Several survivors from the
Nassier
managed to swim to the stern of the
Swithland
which was half submerged; the boat formed a useful bridge over the stinking quagmire which lined the bank. The
Hycel
had managed to reach the Zamjan’s far bank; it had been spared the destructive geyser, but its hull had taken a dreadful
pounding. Radio contact was established and both groups decided to stay where they were rather than attempt to cross the river
and join forces.

Sheriff Mansing located an unbroken communication block amongst the remnants of the posse’s gear, and patched a call through
the LDC’s single geostationary satellite to Candace Elford. The shocked chief sheriff agreed to divert the two BK133s to the
Swithland
and fly the seriously injured back to Durringham straight away. What she never mentioned was the possibility of reinforcing
the forsaken boats. But Sheriff Mansing was above all a pragmatic man, he really hadn’t expected any.

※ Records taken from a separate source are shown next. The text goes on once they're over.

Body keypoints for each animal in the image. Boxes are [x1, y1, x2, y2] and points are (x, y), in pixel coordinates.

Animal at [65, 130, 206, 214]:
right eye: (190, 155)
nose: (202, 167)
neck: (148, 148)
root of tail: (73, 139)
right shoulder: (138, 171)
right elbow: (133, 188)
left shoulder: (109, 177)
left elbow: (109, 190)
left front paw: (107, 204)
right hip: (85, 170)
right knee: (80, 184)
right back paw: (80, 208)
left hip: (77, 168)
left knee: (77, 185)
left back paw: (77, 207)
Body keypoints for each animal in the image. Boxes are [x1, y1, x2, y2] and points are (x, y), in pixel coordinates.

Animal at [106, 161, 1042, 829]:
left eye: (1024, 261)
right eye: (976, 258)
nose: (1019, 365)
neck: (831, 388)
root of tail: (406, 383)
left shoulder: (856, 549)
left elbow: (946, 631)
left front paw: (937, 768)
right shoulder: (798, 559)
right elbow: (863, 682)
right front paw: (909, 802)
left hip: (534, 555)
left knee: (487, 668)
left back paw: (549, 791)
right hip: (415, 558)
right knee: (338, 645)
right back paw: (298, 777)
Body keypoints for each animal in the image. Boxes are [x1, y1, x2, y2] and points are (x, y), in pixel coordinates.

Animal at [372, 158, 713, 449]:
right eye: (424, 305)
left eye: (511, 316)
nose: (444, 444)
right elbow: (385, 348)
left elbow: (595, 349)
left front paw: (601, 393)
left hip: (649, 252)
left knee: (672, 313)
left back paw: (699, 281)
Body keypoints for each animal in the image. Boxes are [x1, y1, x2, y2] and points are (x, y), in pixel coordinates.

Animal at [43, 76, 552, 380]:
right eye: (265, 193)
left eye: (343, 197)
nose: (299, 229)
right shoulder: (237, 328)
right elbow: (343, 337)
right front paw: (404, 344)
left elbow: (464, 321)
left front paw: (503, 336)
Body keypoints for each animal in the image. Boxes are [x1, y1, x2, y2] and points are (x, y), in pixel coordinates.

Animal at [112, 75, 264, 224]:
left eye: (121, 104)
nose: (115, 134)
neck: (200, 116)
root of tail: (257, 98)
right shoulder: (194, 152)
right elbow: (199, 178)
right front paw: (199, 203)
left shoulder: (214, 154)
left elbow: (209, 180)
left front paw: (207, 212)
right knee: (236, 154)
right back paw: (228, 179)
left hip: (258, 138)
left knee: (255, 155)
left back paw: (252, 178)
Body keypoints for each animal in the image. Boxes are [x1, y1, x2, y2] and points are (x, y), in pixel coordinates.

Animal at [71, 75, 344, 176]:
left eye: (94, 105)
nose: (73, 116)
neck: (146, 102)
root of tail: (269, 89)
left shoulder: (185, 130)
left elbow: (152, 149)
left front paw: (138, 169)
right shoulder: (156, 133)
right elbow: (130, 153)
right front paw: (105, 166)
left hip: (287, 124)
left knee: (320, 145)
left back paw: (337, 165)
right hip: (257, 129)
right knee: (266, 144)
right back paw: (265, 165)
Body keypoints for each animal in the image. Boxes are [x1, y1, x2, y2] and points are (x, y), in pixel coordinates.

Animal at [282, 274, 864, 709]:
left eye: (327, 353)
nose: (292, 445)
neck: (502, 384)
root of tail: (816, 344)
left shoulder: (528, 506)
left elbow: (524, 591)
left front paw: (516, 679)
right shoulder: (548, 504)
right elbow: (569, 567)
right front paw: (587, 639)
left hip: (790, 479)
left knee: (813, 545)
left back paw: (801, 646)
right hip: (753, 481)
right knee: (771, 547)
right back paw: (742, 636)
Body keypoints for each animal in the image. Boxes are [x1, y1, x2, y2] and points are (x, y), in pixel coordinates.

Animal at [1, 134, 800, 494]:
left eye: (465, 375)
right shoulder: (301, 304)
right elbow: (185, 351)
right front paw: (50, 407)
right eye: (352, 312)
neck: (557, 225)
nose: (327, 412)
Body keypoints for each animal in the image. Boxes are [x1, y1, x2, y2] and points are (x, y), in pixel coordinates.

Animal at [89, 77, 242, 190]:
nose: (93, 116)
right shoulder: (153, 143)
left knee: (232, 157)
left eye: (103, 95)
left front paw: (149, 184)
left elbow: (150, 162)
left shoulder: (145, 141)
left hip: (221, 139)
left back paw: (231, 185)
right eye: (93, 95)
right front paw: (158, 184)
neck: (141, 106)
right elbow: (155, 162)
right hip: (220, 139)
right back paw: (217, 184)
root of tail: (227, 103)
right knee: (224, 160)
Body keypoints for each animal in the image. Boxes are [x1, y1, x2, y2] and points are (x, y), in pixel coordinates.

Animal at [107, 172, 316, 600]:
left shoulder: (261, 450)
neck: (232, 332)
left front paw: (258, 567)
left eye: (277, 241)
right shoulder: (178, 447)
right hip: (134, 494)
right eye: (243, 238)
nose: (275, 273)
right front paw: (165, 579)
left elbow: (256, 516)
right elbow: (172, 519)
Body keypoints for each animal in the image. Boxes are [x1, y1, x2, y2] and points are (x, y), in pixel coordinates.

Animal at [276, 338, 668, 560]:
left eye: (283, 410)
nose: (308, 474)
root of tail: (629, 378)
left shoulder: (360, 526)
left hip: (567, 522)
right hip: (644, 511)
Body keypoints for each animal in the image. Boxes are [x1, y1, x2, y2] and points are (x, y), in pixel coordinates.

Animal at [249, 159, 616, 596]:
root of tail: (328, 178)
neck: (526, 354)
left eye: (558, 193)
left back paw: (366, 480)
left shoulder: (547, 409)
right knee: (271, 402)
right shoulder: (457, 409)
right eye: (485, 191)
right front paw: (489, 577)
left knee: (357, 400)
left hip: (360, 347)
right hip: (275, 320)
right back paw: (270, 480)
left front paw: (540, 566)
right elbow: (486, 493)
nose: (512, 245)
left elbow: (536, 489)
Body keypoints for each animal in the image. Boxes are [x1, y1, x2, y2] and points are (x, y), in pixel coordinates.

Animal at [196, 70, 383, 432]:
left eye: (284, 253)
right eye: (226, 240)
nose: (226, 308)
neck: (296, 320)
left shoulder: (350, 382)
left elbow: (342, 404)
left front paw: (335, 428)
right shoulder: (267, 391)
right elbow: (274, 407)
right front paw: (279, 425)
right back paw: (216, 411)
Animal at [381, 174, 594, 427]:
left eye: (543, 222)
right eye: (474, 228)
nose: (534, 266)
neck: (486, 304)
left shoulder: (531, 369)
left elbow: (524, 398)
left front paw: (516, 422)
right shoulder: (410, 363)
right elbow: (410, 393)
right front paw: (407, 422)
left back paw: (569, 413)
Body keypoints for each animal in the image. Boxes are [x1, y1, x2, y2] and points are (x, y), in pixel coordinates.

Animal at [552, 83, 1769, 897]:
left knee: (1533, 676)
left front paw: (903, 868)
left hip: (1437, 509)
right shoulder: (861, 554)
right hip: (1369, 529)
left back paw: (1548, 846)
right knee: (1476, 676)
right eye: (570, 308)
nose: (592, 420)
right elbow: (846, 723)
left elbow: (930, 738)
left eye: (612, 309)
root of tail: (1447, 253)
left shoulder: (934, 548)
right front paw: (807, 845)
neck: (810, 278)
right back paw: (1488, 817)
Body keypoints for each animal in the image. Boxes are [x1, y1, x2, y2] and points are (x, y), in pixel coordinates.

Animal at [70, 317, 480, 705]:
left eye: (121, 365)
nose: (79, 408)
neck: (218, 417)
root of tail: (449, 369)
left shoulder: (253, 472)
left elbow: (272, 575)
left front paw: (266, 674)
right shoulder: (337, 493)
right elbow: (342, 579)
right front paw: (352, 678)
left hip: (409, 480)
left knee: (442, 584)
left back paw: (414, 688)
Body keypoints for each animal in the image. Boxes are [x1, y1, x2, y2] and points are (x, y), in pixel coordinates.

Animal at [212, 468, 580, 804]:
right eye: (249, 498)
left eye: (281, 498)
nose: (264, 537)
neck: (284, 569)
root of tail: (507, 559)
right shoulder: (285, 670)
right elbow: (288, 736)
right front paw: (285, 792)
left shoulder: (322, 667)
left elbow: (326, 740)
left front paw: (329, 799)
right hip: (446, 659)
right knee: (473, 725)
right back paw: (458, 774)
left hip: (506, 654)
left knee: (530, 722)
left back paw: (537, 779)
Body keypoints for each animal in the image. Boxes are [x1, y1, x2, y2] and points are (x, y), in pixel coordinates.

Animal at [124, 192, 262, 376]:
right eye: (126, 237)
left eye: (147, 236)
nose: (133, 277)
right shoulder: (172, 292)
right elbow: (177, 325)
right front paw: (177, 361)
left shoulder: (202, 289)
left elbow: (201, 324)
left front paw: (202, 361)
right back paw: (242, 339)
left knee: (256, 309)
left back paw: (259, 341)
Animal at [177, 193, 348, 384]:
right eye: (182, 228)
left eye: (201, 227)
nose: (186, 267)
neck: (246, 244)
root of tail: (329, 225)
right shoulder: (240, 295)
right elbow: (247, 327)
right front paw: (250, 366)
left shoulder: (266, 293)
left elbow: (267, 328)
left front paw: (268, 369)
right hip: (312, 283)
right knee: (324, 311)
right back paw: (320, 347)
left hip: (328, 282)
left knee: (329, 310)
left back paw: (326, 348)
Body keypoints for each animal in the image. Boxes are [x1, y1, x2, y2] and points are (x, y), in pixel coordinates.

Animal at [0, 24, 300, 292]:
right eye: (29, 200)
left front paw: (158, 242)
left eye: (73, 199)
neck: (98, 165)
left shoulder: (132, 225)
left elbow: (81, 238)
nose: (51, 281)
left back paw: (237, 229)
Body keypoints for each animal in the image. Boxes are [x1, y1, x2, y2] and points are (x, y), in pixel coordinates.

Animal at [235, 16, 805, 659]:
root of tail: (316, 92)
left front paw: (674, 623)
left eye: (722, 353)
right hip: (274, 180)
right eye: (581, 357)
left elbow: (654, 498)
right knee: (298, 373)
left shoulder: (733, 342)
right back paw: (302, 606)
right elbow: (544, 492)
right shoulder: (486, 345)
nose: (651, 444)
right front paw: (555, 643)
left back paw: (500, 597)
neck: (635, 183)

After making three trips to the camp, carrying pods of gear from the paddle-boat, Yuri was included into a small scout party
of three sheriffs and nine deputies. He suspected they only included him because of Randolf. But that was OK, the other detail
of deputies was now removing bodies from the
Swithland
. He preferred to take his chances with the jungle.

When Yuri and the scouts marched away, colonists with fission-blade saws were felling trees on one side of the camp’s glade
so the VTOL aircraft could land. A fire was burning in the centre.